Mis ojos viajaron lentos a la mirada, a los labios, al rostro del mago Pérez Estrada, que alzó la barbilla y dijo, Está.

– Está, pero se le ve poco. No aparece por aquí porque por aquí no tiene nada que hacer. Es decir, aquí ya apenas viene nadie, la cantina ya la estáis viendo, vacía, ya no hay bodas, como antes, y sólo de tarde en tarde viene Corrons, a mirar. Su mujer, sí -miró el mago directamente a Sintora al decir sí, y luego siguió hablando a los demás-, es de las pocas que quedan, ya sabéis, era la jefa o una de las jefas, nunca he estado yo muy al tanto de las jerarquías, salvo de la mía propia que está muy por encima de cualquier otra.

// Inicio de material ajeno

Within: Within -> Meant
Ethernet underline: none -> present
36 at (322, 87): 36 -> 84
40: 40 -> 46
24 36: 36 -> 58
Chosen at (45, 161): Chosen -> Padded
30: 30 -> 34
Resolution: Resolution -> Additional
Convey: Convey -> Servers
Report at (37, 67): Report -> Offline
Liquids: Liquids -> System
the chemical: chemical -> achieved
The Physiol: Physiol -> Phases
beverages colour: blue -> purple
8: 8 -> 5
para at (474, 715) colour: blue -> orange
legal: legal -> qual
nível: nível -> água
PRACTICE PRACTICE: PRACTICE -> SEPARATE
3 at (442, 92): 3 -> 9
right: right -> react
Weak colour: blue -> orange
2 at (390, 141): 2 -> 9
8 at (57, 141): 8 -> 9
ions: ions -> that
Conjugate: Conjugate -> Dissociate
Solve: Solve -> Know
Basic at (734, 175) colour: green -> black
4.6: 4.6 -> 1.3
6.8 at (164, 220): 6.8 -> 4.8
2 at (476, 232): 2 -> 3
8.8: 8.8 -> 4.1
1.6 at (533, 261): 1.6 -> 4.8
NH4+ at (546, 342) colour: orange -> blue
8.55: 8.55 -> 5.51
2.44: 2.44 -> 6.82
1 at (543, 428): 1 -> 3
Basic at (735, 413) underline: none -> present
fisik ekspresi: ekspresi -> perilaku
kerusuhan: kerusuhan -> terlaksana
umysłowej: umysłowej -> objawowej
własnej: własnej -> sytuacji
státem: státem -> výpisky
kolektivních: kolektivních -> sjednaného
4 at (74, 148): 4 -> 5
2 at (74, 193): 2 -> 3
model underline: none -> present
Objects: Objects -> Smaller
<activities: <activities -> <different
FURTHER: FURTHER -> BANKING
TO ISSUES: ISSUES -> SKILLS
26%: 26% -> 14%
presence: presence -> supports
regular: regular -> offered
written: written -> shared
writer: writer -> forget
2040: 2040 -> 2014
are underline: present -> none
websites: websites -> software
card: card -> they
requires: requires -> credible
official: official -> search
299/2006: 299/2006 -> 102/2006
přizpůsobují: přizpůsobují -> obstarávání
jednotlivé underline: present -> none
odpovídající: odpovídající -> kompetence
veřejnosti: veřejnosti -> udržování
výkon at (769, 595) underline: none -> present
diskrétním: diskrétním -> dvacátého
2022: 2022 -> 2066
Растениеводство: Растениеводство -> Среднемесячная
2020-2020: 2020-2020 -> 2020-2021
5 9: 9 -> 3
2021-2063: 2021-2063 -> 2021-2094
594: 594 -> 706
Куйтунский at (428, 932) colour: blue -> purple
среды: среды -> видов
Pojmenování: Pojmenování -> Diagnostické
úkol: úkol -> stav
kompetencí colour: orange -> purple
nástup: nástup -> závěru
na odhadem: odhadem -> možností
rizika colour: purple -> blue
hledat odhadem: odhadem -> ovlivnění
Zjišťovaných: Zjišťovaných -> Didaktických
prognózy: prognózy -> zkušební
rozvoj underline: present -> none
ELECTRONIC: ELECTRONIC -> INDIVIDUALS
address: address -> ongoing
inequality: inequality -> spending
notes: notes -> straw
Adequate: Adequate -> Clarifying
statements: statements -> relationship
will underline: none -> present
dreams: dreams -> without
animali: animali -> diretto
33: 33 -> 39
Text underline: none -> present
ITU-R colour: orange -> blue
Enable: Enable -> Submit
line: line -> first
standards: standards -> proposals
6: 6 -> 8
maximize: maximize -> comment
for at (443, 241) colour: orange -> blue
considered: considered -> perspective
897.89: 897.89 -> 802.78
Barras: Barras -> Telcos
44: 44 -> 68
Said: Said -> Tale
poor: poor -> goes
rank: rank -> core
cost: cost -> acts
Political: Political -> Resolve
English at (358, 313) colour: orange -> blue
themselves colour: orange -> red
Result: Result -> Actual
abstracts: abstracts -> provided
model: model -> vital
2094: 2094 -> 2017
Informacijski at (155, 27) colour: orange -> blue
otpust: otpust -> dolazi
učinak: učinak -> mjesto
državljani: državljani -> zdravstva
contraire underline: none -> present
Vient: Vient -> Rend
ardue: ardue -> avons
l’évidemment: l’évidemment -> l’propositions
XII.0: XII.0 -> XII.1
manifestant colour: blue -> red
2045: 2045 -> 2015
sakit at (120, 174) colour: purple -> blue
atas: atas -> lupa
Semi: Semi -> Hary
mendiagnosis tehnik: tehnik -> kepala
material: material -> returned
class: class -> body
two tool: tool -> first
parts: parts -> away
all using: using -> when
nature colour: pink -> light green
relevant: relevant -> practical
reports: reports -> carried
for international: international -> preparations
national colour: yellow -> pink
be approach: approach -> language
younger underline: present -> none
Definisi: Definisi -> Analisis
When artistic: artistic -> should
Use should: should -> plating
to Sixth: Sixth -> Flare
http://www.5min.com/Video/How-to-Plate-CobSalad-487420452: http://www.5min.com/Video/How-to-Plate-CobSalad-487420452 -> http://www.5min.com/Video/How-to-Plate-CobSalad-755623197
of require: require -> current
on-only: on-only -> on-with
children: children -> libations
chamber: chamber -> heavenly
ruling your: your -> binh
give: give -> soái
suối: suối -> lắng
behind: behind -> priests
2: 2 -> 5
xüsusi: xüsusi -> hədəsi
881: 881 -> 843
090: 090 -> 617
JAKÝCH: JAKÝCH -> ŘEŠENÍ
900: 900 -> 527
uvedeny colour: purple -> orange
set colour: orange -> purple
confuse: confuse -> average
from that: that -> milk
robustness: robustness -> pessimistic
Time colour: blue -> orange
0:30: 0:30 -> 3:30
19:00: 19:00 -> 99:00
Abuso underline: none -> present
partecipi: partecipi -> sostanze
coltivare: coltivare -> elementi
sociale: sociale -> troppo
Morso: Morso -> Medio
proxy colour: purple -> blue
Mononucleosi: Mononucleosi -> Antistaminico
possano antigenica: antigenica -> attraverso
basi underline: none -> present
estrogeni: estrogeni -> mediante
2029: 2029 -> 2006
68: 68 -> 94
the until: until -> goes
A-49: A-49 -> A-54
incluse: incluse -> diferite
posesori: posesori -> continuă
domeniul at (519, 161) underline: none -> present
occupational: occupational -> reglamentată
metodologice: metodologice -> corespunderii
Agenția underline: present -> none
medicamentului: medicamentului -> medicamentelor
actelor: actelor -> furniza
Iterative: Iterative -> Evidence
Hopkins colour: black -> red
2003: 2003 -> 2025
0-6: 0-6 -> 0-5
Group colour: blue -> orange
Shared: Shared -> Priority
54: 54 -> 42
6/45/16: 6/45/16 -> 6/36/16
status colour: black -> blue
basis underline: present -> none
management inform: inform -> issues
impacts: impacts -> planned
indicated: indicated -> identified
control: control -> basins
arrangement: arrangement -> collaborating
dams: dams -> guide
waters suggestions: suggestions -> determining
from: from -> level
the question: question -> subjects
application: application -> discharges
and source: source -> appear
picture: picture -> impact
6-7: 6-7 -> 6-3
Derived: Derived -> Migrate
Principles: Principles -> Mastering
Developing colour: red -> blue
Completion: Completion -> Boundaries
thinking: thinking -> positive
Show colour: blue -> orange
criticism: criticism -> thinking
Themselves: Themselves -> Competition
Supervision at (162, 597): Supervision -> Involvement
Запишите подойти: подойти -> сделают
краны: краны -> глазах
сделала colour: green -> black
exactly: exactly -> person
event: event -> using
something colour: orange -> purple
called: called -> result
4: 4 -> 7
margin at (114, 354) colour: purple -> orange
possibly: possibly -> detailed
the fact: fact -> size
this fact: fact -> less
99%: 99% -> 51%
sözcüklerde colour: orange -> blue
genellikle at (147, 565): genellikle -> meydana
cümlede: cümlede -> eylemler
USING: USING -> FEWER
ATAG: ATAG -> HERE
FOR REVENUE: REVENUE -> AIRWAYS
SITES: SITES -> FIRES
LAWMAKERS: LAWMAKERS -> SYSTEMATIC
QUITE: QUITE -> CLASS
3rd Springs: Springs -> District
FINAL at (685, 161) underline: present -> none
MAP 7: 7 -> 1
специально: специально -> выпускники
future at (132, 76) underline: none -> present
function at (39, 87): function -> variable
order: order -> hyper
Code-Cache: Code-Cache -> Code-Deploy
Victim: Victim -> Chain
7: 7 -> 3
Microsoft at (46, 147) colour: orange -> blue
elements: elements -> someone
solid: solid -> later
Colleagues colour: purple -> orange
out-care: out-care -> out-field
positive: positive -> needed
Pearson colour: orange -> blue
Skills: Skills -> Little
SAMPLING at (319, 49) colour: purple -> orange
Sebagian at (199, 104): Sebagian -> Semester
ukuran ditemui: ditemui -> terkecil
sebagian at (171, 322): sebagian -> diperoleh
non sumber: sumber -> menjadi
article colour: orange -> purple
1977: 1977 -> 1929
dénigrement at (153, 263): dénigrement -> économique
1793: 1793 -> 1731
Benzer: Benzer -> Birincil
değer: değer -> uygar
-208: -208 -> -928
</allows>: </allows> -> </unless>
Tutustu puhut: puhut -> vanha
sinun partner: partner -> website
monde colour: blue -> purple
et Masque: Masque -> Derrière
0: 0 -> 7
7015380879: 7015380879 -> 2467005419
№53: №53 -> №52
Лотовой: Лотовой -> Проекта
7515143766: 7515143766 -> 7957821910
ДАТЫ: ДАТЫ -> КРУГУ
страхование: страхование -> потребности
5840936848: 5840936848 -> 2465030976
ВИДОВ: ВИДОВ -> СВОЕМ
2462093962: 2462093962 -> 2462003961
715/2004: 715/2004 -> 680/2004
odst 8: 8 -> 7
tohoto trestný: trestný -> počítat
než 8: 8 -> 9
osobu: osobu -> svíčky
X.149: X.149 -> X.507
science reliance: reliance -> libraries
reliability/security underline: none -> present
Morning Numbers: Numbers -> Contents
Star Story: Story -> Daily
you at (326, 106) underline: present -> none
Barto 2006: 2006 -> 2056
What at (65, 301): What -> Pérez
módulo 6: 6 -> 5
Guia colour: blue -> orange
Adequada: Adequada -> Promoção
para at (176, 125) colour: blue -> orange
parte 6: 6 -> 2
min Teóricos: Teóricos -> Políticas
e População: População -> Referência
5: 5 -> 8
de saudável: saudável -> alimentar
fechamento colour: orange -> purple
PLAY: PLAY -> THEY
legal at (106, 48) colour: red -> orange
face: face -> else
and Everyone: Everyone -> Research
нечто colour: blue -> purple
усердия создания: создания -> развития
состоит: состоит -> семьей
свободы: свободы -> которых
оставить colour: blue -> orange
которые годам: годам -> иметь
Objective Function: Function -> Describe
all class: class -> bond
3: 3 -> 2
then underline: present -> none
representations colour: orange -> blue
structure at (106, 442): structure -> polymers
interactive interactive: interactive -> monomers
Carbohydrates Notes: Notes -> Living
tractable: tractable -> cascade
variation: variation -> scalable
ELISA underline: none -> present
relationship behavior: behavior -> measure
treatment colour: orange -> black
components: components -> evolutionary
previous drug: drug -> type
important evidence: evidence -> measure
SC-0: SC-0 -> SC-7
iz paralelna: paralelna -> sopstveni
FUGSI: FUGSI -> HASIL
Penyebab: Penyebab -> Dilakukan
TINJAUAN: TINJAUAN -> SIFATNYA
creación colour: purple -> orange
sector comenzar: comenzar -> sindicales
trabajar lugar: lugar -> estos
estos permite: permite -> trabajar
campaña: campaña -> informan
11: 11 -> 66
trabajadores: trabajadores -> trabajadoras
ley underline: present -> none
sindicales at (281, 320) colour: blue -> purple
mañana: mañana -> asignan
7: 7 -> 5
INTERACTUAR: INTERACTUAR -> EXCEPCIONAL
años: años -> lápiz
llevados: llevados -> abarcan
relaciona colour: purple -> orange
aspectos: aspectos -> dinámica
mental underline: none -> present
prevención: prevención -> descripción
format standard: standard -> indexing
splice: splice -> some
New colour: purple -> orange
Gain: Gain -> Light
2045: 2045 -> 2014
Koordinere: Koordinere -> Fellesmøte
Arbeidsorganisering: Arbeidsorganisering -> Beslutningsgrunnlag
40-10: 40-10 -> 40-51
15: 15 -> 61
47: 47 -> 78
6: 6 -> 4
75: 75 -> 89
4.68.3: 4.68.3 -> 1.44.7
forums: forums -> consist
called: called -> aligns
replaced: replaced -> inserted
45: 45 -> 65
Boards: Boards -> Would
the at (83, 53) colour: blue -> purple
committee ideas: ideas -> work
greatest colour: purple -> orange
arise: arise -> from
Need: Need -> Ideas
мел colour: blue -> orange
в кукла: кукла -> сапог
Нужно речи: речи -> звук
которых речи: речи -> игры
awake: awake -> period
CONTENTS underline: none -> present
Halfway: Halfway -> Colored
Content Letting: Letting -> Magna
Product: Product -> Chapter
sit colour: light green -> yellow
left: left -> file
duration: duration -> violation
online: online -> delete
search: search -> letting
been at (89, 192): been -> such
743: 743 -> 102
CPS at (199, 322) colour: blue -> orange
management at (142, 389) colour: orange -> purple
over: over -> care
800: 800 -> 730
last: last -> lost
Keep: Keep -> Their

En el jardín oí vasos y pensé, liberado por las palabras del mago, pensé que podían ser los pasos de Serena, los pasos en la hierba, los pasos en las hojas, Serena de nuevo, su voz como lluvia en la costra reseca de mi pecho, de nuevo Serena, otra vez, para siempre. No importaba ya lo que el mago siguiera diciendo, que intuía, que sospechaba por los movimientos de Corrons, por lo que decía y también por lo que no decía, que quizá pronto fuese a salir de Madrid. En el jardín había pasos y los pasos iban hacia el taller de costura, acallando la voz del sargento Solé Vera que le decía al mago, a todos, que no iban a ocultarse, que iban a actuar con naturalidad el tiempo que les quedara de estar en Madrid, que para todo el mundo habían vuelto al Centro Mecanizado. Un fogonazo apareció por la ventana, iluminó de blanco la cantina, sus paredes vacías, la cara de Doblas, y luego vino un estruendo, rodar de piedras en el cielo. Tormenta, dijo el mago. Y una lluvia de gotas gruesas empezó a estrellarse alocada contra los vidrios de la ventana, a agitar las ramas de los árboles, y yo quise ver que en sus puntas aquellas ramas no estaban desnudas y que había unas yemas que quizá muy pronto se abrirían en hojas, en verde, en otro mundo.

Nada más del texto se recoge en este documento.